> _YOUR GOAL_
Convert the entries below into a JSON list of strings with one string per line. Skip blank lines.

> _EXERCISE DATA_
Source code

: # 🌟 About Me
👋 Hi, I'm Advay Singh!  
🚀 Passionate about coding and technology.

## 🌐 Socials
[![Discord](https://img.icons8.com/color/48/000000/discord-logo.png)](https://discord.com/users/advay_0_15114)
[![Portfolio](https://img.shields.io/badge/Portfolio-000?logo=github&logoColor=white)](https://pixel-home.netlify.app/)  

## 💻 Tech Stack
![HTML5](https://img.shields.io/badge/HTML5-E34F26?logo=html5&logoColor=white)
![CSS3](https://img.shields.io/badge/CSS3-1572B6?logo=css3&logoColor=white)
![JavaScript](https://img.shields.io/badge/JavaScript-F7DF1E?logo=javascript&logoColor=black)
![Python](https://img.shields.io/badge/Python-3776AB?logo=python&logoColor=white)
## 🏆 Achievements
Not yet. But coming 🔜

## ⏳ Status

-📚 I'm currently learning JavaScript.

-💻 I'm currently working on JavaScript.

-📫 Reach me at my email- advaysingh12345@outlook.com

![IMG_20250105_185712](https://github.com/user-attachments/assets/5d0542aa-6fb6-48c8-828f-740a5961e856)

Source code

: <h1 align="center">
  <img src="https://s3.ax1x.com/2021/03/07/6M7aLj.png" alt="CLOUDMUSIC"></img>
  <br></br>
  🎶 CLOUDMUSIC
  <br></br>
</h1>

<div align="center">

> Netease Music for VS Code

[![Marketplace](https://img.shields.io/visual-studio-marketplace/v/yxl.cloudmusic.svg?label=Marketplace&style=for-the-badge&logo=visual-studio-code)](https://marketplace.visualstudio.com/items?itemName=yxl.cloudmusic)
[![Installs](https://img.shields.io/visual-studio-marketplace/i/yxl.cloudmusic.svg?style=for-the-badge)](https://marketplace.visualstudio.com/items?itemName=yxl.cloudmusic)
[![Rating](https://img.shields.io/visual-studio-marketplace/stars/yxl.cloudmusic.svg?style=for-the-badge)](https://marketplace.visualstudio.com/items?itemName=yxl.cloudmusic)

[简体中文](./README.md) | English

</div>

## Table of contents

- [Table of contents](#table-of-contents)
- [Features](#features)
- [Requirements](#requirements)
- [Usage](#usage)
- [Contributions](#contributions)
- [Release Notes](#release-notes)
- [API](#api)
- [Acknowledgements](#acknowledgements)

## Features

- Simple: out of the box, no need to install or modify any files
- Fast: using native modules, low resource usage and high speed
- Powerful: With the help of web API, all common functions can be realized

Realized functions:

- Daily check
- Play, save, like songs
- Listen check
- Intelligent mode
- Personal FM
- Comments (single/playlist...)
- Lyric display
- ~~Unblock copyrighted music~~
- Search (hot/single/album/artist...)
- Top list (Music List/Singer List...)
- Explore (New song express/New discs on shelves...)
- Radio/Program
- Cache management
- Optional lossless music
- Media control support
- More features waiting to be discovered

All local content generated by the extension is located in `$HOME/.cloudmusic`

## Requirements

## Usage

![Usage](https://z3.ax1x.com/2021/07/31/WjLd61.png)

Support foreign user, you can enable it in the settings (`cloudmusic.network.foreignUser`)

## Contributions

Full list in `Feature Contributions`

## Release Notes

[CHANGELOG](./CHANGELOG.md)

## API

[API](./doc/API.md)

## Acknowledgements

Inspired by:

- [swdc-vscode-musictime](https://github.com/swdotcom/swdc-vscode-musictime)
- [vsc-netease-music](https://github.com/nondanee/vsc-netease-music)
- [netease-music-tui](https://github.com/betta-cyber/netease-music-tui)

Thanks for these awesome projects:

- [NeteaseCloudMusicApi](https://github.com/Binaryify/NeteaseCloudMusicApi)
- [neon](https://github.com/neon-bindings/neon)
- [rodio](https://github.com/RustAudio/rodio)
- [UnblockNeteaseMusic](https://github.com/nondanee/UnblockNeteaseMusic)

> _TASK OUTPUT_
[
  "Source code",
  ": # 🌟 About Me",
  "👋 Hi, I'm Advay Singh!  ",
  "🚀 Passionate about coding and technology.",
  "## 🌐 Socials",
  "[![Discord](https://img.icons8.com/color/48/000000/discord-logo.png)](https://discord.com/users/advay_0_15114)",
  "[![Portfolio](https://img.shields.io/badge/Portfolio-000?logo=github&logoColor=white)](https://pixel-home.netlify.app/)  ",
  "## 💻 Tech Stack",
  "![HTML5](https://img.shields.io/badge/HTML5-E34F26?logo=html5&logoColor=white)",
  "![CSS3](https://img.shields.io/badge/CSS3-1572B6?logo=css3&logoColor=white)",
  "![JavaScript](https://img.shields.io/badge/JavaScript-F7DF1E?logo=javascript&logoColor=black)",
  "![Python](https://img.shields.io/badge/Python-3776AB?logo=python&logoColor=white)",
  "## 🏆 Achievements",
  "Not yet. But coming 🔜",
  "## ⏳ Status",
  "-📚 I'm currently learning JavaScript.",
  "-💻 I'm currently working on JavaScript.",
  "-📫 Reach me at my email- advaysingh12345@outlook.com",
  "![IMG_20250105_185712](https://github.com/user-attachments/assets/5d0542aa-6fb6-48c8-828f-740a5961e856)",
  "Source code",
  ": <h1 align=\"center\">",
  "  <img src=\"https://s3.ax1x.com/2021/03/07/6M7aLj.png\" alt=\"CLOUDMUSIC\"></img>",
  "  <br></br>",
  "  🎶 CLOUDMUSIC",
  "  <br></br>",
  "</h1>",
  "<div align=\"center\">",
  "> Netease Music for VS Code",
  "[![Marketplace](https://img.shields.io/visual-studio-marketplace/v/yxl.cloudmusic.svg?label=Marketplace&style=for-the-badge&logo=visual-studio-code)](https://marketplace.visualstudio.com/items?itemName=yxl.cloudmusic)",
  "[![Installs](https://img.shields.io/visual-studio-marketplace/i/yxl.cloudmusic.svg?style=for-the-badge)](https://marketplace.visualstudio.com/items?itemName=yxl.cloudmusic)",
  "[![Rating](https://img.shields.io/visual-studio-marketplace/stars/yxl.cloudmusic.svg?style=for-the-badge)](https://marketplace.visualstudio.com/items?itemName=yxl.cloudmusic)",
  "[简体中文](./README.md) | English",
  "</div>",
  "## Table of contents",
  "- [Table of contents](#table-of-contents)",
  "- [Features](#features)",
  "- [Requirements](#requirements)",
  "- [Usage](#usage)",
  "- [Contributions](#contributions)",
  "- [Release Notes](#release-notes)",
  "- [API](#api)",
  "- [Acknowledgements](#acknowledgements)",
  "## Features",
  "- Simple: out of the box, no need to install or modify any files",
  "- Fast: using native modules, low resource usage and high speed",
  "- Powerful: With the help of web API, all common functions can be realized",
  "Realized functions:",
  "- Daily check",
  "- Play, save, like songs",
  "- Listen check",
  "- Intelligent mode",
  "- Personal FM",
  "- Comments (single/playlist...)",
  "- Lyric display",
  "- ~~Unblock copyrighted music~~",
  "- Search (hot/single/album/artist...)",
  "- Top list (Music List/Singer List...)",
  "- Explore (New song express/New discs on shelves...)",
  "- Radio/Program",
  "- Cache management",
  "- Optional lossless music",
  "- Media control support",
  "- More features waiting to be discovered",
  "All local content generated by the extension is located in `$HOME/.cloudmusic`",
  "## Requirements",
  "## Usage",
  "![Usage](https://z3.ax1x.com/2021/07/31/WjLd61.png)",
  "Support foreign user, you can enable it in the settings (`cloudmusic.network.foreignUser`)",
  "## Contributions",
  "Full list in `Feature Contributions`",
  "## Release Notes",
  "[CHANGELOG](./CHANGELOG.md)",
  "## API",
  "[API](./doc/API.md)",
  "## Acknowledgements",
  "Inspired by:",
  "- [swdc-vscode-musictime](https://github.com/swdotcom/swdc-vscode-musictime)",
  "- [vsc-netease-music](https://github.com/nondanee/vsc-netease-music)",
  "- [netease-music-tui](https://github.com/betta-cyber/netease-music-tui)",
  "Thanks for these awesome projects:",
  "- [NeteaseCloudMusicApi](https://github.com/Binaryify/NeteaseCloudMusicApi)",
  "- [neon](https://github.com/neon-bindings/neon)",
  "- [rodio](https://github.com/RustAudio/rodio)",
  "- [UnblockNeteaseMusic](https://github.com/nondanee/UnblockNeteaseMusic)"
]